__What to produce__. The required result is each line of the entries below containing the string "lines".

__Listed entries__.

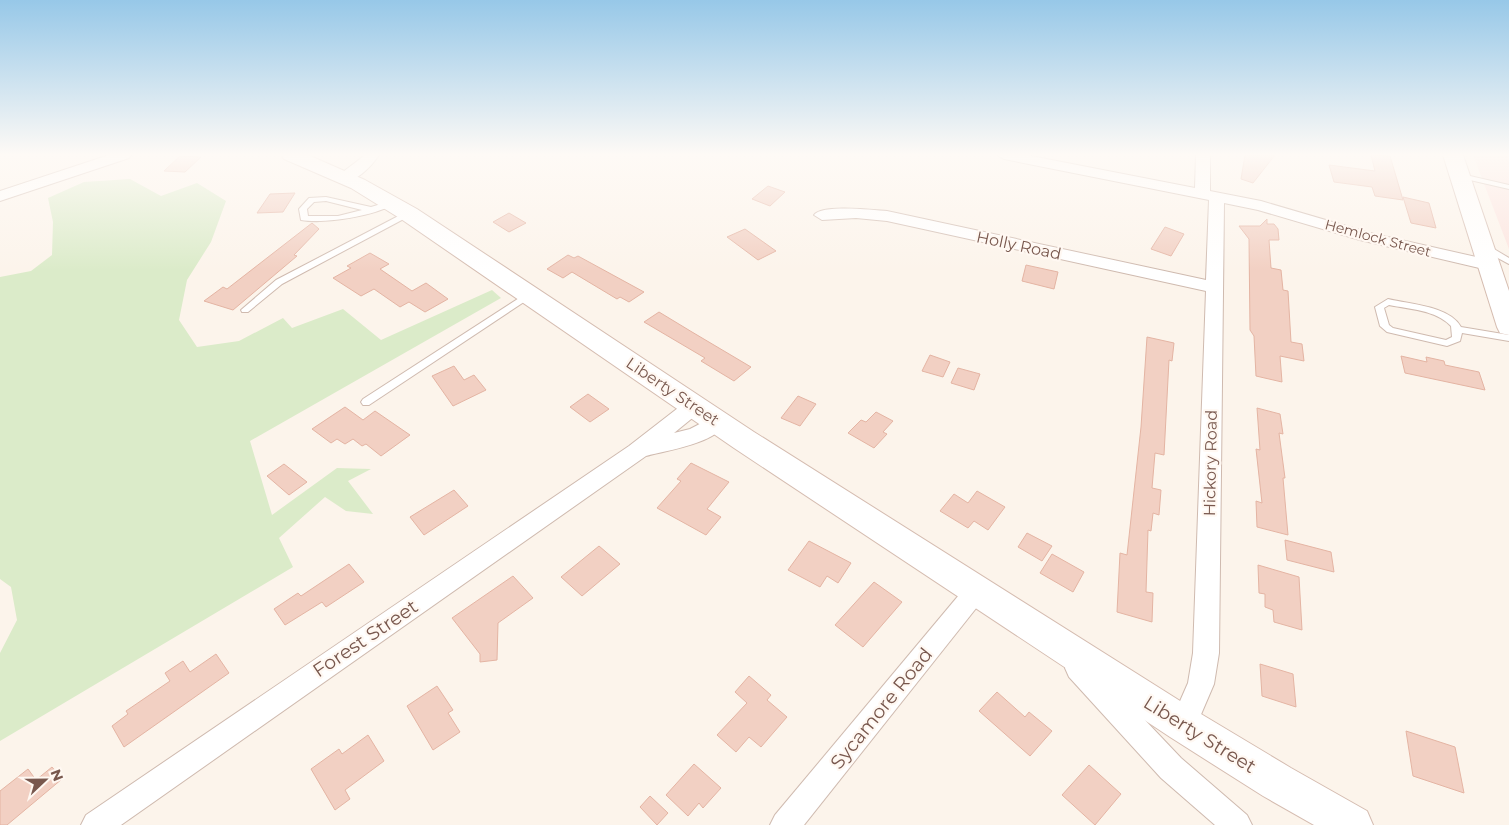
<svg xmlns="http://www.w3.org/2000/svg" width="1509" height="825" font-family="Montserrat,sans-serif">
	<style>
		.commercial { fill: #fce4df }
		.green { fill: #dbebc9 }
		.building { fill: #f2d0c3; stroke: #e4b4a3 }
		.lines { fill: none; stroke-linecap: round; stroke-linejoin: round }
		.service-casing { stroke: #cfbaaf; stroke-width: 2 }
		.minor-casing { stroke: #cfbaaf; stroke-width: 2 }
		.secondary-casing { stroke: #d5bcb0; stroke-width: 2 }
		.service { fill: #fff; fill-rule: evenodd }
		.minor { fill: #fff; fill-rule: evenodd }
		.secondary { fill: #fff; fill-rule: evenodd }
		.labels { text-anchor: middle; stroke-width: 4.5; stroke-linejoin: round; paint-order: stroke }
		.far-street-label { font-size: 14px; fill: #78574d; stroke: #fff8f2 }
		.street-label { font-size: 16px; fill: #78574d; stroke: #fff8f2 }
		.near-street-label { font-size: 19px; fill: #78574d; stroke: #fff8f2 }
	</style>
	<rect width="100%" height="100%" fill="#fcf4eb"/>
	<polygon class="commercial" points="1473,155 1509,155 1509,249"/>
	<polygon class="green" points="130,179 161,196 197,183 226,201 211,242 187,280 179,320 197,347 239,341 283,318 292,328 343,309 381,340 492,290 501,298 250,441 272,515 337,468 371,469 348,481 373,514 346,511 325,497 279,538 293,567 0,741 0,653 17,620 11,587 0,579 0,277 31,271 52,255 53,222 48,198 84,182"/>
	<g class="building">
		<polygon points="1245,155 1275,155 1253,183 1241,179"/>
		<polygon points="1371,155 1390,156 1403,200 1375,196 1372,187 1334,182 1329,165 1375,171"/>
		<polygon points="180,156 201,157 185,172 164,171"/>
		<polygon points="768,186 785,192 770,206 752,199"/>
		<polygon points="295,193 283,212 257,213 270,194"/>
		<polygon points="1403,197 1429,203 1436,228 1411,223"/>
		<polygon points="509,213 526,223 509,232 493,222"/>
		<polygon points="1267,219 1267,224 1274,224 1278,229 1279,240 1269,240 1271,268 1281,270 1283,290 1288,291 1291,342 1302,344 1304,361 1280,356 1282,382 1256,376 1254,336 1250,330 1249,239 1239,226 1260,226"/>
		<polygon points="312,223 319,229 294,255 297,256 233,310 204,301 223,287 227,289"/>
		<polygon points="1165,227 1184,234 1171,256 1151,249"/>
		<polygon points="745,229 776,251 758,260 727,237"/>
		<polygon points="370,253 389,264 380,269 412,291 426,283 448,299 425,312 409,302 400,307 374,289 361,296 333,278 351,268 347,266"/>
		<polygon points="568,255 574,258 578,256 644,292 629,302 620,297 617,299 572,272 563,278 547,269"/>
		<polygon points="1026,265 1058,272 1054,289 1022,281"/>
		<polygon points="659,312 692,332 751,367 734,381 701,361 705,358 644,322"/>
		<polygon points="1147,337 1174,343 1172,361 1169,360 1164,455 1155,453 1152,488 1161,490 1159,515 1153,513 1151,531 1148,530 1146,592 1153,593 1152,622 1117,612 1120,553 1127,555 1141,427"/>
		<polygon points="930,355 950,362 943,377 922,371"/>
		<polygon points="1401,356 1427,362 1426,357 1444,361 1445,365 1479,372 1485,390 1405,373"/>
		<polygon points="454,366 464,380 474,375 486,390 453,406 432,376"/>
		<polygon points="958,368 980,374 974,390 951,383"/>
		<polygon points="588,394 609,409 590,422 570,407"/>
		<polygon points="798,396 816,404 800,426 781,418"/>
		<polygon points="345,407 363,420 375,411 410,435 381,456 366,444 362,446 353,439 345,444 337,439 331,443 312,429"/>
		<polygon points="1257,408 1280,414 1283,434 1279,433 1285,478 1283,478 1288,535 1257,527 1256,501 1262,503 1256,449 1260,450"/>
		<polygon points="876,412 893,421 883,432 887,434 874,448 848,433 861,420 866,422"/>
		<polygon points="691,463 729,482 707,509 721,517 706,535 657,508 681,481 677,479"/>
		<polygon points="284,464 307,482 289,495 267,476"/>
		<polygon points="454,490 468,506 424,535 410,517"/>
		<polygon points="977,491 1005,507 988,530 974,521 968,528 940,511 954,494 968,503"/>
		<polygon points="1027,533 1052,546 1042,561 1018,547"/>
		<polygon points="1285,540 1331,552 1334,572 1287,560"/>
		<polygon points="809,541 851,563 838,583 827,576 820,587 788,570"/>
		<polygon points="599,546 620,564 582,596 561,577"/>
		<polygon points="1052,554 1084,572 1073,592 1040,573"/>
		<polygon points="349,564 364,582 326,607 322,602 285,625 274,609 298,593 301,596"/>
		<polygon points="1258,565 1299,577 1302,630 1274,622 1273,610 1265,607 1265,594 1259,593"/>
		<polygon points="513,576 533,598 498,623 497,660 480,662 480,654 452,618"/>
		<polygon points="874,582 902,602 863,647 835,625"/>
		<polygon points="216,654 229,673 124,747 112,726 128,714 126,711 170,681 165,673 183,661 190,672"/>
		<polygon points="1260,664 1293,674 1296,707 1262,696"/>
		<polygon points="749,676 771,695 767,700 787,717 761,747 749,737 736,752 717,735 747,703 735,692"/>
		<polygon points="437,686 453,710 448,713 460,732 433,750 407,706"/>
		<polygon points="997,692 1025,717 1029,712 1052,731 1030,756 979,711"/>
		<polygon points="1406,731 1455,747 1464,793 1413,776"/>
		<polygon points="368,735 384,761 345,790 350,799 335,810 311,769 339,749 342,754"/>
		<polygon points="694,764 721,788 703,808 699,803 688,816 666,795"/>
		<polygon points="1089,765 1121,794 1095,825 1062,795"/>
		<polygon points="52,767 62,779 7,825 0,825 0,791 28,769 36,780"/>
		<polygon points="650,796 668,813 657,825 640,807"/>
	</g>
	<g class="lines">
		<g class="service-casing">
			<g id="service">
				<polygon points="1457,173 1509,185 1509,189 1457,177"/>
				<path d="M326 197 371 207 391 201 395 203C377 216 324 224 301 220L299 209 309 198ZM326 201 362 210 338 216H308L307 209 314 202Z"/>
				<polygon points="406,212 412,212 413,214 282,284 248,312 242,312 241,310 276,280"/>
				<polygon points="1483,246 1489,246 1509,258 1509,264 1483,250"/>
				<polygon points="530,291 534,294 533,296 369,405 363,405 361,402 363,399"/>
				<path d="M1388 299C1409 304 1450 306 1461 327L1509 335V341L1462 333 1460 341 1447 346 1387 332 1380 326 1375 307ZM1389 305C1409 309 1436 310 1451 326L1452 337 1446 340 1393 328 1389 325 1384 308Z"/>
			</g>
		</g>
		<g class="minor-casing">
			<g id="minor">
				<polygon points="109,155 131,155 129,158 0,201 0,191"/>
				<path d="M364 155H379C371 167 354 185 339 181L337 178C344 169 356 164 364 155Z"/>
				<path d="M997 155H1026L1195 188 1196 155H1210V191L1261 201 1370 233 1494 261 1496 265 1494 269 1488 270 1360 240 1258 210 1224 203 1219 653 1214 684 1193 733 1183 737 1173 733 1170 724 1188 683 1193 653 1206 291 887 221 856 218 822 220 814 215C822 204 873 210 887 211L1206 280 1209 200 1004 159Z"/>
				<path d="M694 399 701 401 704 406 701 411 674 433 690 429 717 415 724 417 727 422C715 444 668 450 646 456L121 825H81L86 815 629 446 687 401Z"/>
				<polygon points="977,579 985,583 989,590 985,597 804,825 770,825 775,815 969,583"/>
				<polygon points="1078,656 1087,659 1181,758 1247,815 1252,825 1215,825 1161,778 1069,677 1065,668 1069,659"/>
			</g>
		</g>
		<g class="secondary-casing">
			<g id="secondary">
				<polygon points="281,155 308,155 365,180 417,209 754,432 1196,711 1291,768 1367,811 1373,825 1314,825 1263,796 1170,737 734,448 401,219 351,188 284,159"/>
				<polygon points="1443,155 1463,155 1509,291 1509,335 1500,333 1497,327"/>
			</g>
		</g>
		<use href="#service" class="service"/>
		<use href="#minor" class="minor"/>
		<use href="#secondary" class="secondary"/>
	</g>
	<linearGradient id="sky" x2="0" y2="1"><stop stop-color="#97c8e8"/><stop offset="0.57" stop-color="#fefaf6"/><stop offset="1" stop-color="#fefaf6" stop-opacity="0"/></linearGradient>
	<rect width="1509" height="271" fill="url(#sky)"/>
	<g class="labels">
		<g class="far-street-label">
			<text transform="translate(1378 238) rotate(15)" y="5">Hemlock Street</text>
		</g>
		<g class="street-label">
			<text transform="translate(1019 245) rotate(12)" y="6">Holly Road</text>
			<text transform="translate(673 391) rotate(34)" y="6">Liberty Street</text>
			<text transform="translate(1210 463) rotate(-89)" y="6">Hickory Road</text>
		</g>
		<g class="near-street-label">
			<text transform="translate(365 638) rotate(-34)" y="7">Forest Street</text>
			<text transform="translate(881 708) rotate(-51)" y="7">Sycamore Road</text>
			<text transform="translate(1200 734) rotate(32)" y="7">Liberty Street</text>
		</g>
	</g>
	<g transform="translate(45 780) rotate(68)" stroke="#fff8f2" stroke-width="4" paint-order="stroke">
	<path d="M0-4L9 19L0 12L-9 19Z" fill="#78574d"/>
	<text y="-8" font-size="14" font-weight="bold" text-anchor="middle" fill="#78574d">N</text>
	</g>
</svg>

__Response area__.
		.lines { fill: none; stroke-linecap: round; stroke-linejoin: round }
	<g class="lines">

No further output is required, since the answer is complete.